Задание 1 — Перепишите отрывок главы о возвращении в Москву от «Я понял, что» до «куда-то пристроить сундук.» включительно, заменив «профсоюз» на «партком».
Задание 2 — Напишите продолжение главы о возвращении в Москву, начав сразу после ее последнего предложения.

Исходный текст —

· · · ·

Глава 16
Снова в Москве
1 марта 1942 года мы с сундуком оказались на платформе московского вокзала. Двое здоровяков-милиционеров помогли мне вынести сундук из вагона. С вокзала я позвонил своему другу, и через полчаса он приехал за мной на грузовике. Но дома меня ждал неприятный сюрприз. Сколько ни пытался, я не мог открыть дверь своим ключом. Из-за двери послышалось: «Кто там?»
«Роберт Робинсон, и это моя квартира. Я жил здесь до эвакуации и вот вернулся. Я заплатил за квартиру за шесть месяцев вперед, а прошло только четыре».
«Квартиру дали моему мужу два месяца назад», — ответила женщина.
Я понял, что попасть домой в тот день мне не удастся. Придется просить помощи у начальства, обратиться в профсоюз. Но прежде всего нужно было куда-то пристроить сундук.
«Можно мне оставить у вас сундук до завтра?» — спросил я, но в ответ услышал категорическое «нет!».
Наконец сосед с первого этажа согласился на несколько дней взять к себе мой сундук. Я отправился на завод. Едва переступив заводской порог, увидел шедшего мне навстречу Громова. Он оставался в Москве, чтобы координировать эвакуацию. Я тепло с ним поздоровался, но вместо ответа он, со свойственной ему резкостью, спросил: «Как вы здесь оказались? Надеюсь, вы не удрали?»
Громов по-прежнему имел против меня зуб. Судя по всему, он никогда не простит мне прошлого. Я достал из кармана бумаги: «Мне официально разрешили вернуться в Москву. Здесь все указано».
Когда Громов, изучив бумаги, вернул их мне, я сказал: «Мне негде жить. Какая-то семья въехала в мою квартиру, хотя я заплатил за нее вперед. Не понимаю, как такое могло случиться, ведь в заводских домах пустуют шестьдесят квартир».
Громов смерил меня холодным взглядом: «Отправляйтесь к коменданту дома и скажите, что я вас прислал. Заночуете в его кабинете. Там есть кресло».
К счастью, о моих злоключениях услышал один из заводских знакомых, который отыскал меня и пригласил остановиться у него — он жил в одноэтажном деревянном доме. В двух крошечных комнатах кроме него ютились его отец с матерью и сестра с ребенком. На завтрак мать моего знакомого поджарила какие-то орехи и заварила чай. Сахара на столе не было. Позавтракав таким образом, я бросился на завод за хлебной карточкой, по которой мне полагалось шестьсот граммов черного хлеба в день. В магазине, куда я пришел со своей карточкой, кроме хлеба продавали одну только картошку по девятьсот рублей (180 долларов) за мешок. В то время я получал тысячу сто рублей в месяц. Следующие несколько дней я жил на одном черном хлебе: половину порции съедал на завтрак, а остальное — вечером.

· · · ·

Материал —

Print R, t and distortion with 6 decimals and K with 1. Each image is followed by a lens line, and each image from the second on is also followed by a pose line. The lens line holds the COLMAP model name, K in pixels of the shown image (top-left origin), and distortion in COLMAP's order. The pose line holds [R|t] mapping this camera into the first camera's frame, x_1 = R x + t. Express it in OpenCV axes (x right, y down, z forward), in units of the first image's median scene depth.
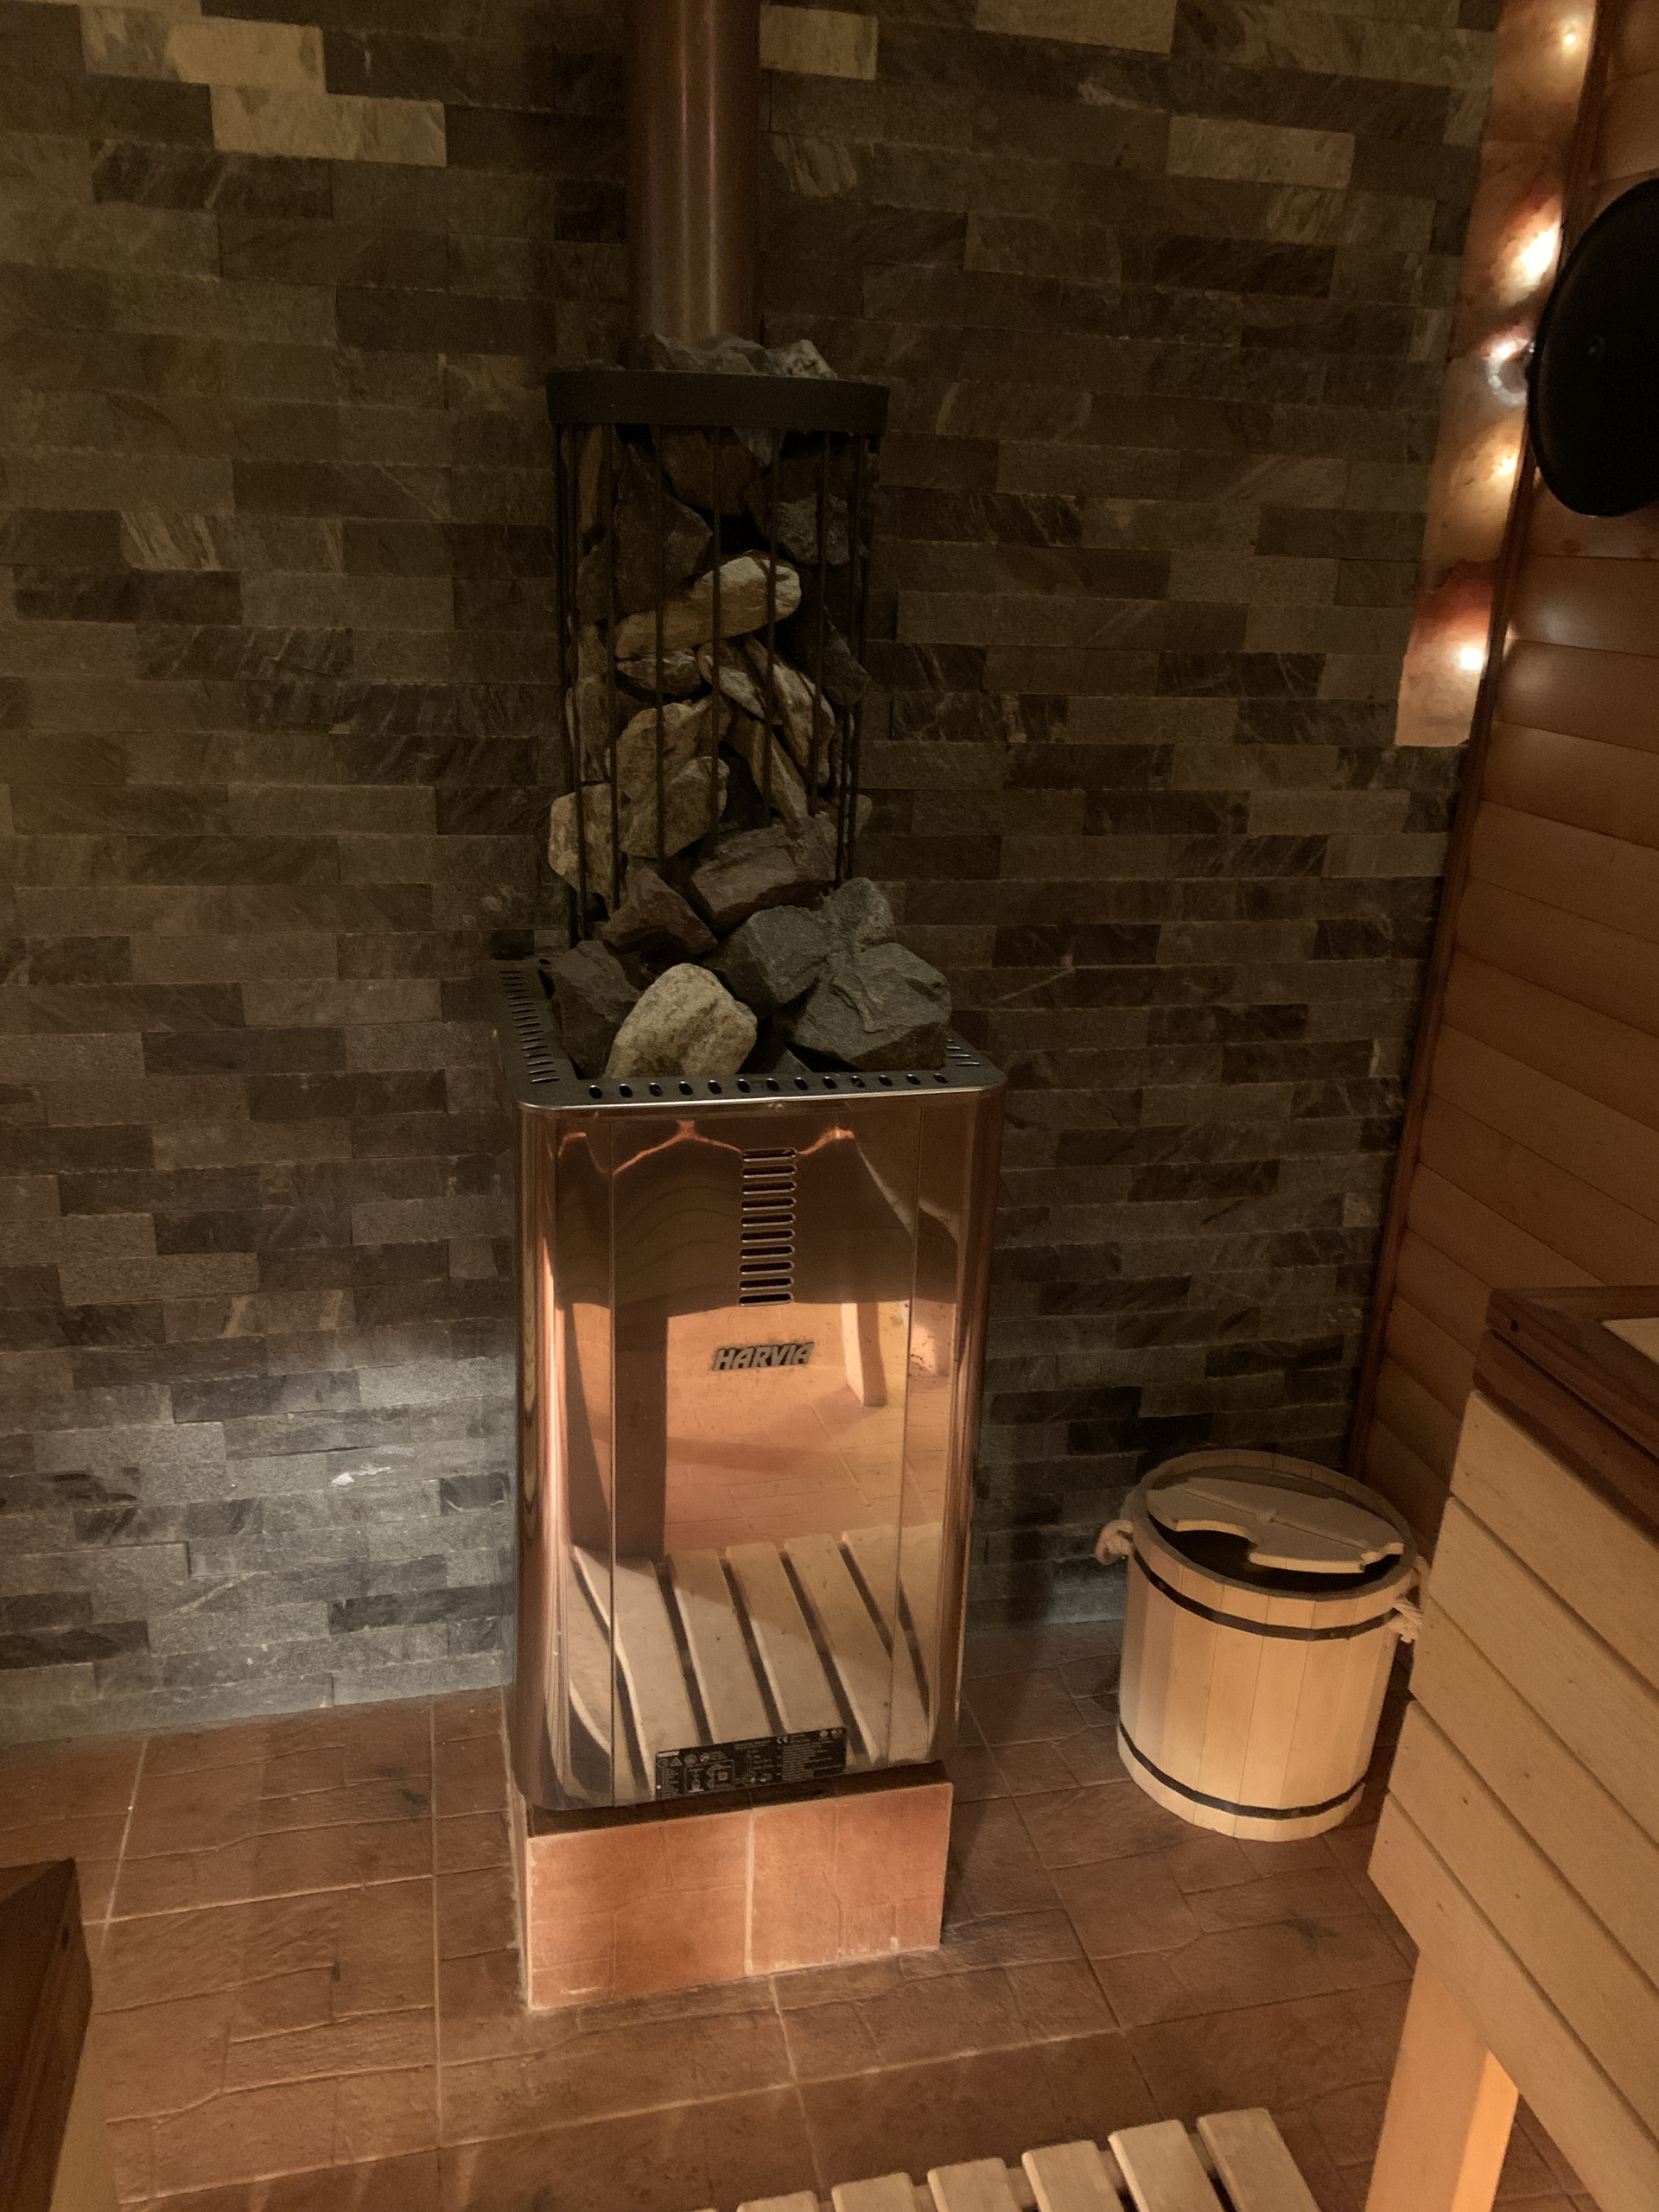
lens RADIAL K [[1696.3, 0, 816.4], [0, 1696.3, 1100.1], [0, 0, 1]] dist [0.051663, -0.068058]
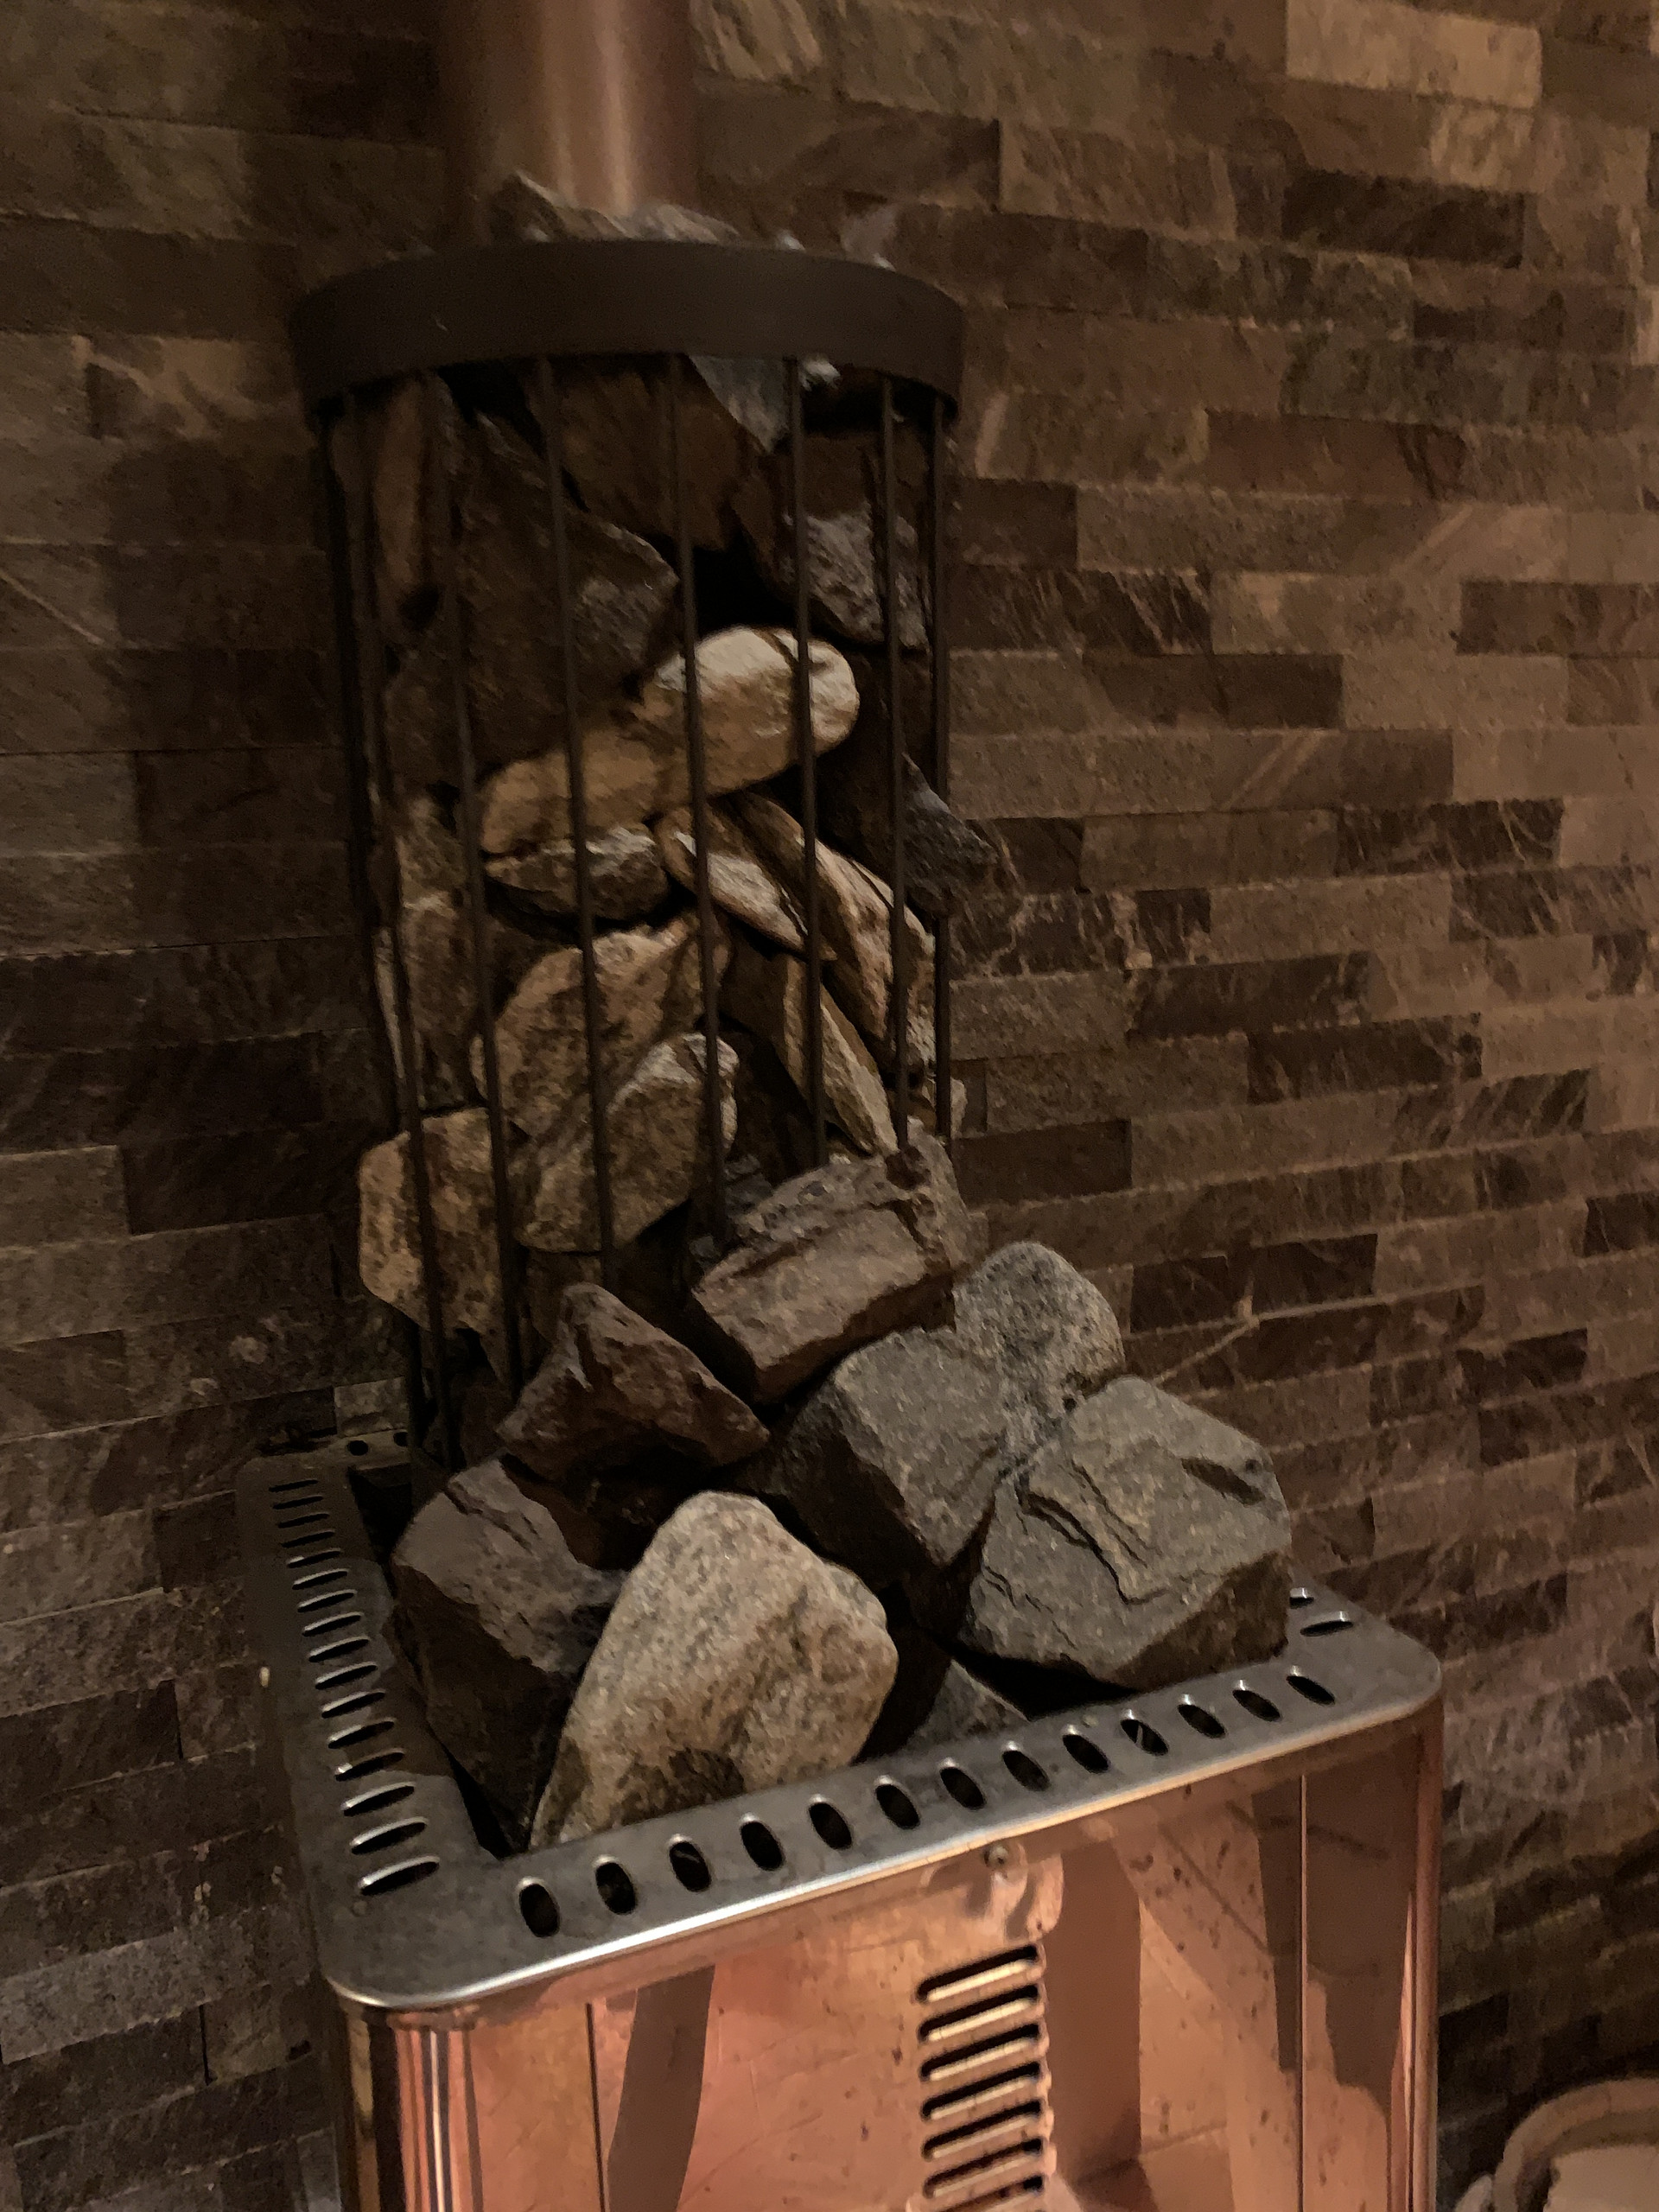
lens RADIAL K [[1698.0, 0, 891.8], [0, 1698.0, 1066.8], [0, 0, 1]] dist [0.054964, -0.063744]
pose [[0.981344, -0.097084, 0.165949, -0.078370], [0.124107, 0.979101, -0.161117, -0.094959], [-0.146839, 0.178707, 0.972883, 0.458683]]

· · · ·

Ожидаемый ответ 1 —
Я понял, что попасть домой в тот день мне не удастся. Придется просить помощи у начальства, обратиться в партком. Но прежде всего нужно было куда-то пристроить сундук.

Ожидаемый ответ 2 —
Целую неделю я изо дня в день стучал в двери своей квартиры и просил вселившихся в нее людей переехать куда-нибудь. Наконец моя настойчивость возымела действие. Спустя десять дней они уехали — к сожалению, прихватив с собой кое-что из моих вещей. Я был так рад вернуться наконец домой, что не стал заявлять о краже.
Вскоре я понял, что недостаток продуктов, который мы довольно часто испытывали до войны, превратился в настоящую проблему. Весь 1942 год я постоянно голодал. Все мысли были о том, как бы достать что-нибудь съестное. Если кто-нибудь из соседей сообщал, что на рынке продают что-то кроме картофеля, я бросал все и бежал туда. Однажды утром, в свой выходной, я узнал, что можно купить молока. Отыскал пустую бутылку и бросился на рынок. Неподалеку от прилавка стоял милиционер, но я не придал этому значения. Я занял очередь за молоком и вдруг почувствовал, что кто-то положил мне руку на плечо.
«Ваши документы», — обратился ко мне милиционер.
«Почему я должен показывать вам документы? Я ничего не сделал».
Когда я понял, что передо мной не милиционер, а сотрудник НКВД, я сказал: «Простите, товарищ, но у меня при себе нет документов. Я живу неподалеку и прибежал на рынок, чтобы купить молока, которого уже несколько месяцев не видел».
«Пройдемте в отделение».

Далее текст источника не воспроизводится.